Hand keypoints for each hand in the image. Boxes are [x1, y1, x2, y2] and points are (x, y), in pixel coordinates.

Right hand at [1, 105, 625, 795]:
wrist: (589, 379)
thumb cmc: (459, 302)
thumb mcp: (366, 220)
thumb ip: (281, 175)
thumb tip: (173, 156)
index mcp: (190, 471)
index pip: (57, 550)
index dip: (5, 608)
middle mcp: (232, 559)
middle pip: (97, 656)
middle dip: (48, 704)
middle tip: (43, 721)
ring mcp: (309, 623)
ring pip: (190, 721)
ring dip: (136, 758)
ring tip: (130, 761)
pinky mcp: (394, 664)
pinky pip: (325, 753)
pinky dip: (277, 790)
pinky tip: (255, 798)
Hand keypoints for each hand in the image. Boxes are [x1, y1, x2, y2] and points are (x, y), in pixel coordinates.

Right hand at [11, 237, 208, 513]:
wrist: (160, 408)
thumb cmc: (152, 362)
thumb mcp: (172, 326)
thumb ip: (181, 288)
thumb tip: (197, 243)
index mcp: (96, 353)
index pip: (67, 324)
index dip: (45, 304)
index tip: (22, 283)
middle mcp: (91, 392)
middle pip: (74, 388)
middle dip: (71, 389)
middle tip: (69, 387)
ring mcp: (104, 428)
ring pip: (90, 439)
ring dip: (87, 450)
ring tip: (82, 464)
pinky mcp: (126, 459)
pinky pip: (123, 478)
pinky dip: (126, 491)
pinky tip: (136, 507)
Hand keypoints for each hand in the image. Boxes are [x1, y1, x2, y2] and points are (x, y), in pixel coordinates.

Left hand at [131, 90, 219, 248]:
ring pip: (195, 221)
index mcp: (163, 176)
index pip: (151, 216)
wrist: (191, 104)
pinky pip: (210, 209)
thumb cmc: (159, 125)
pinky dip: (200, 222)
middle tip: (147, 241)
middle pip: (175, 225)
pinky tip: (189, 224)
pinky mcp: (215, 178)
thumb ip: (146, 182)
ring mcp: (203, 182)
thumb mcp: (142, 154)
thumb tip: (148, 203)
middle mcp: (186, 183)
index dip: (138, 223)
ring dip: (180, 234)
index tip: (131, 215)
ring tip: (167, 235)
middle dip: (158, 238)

+ + + + + + +

## Work instructions
Please show every line of the entries above that contains the word "pinky".

## Answer to the problem
pinky mcp: (394, 664)
pinky pip: (325, 753)
pinky dip: (277, 790)
pinky tip: (255, 798)
pinky mcp: (126, 459)
pinky pip: (123, 478)
pinky dip: (126, 491)
pinky tip: (136, 507)
pinky pip: (210, 209)
pinky dip: (200, 222)
pinky tip: (189, 224)
pinky mcp: (215, 178)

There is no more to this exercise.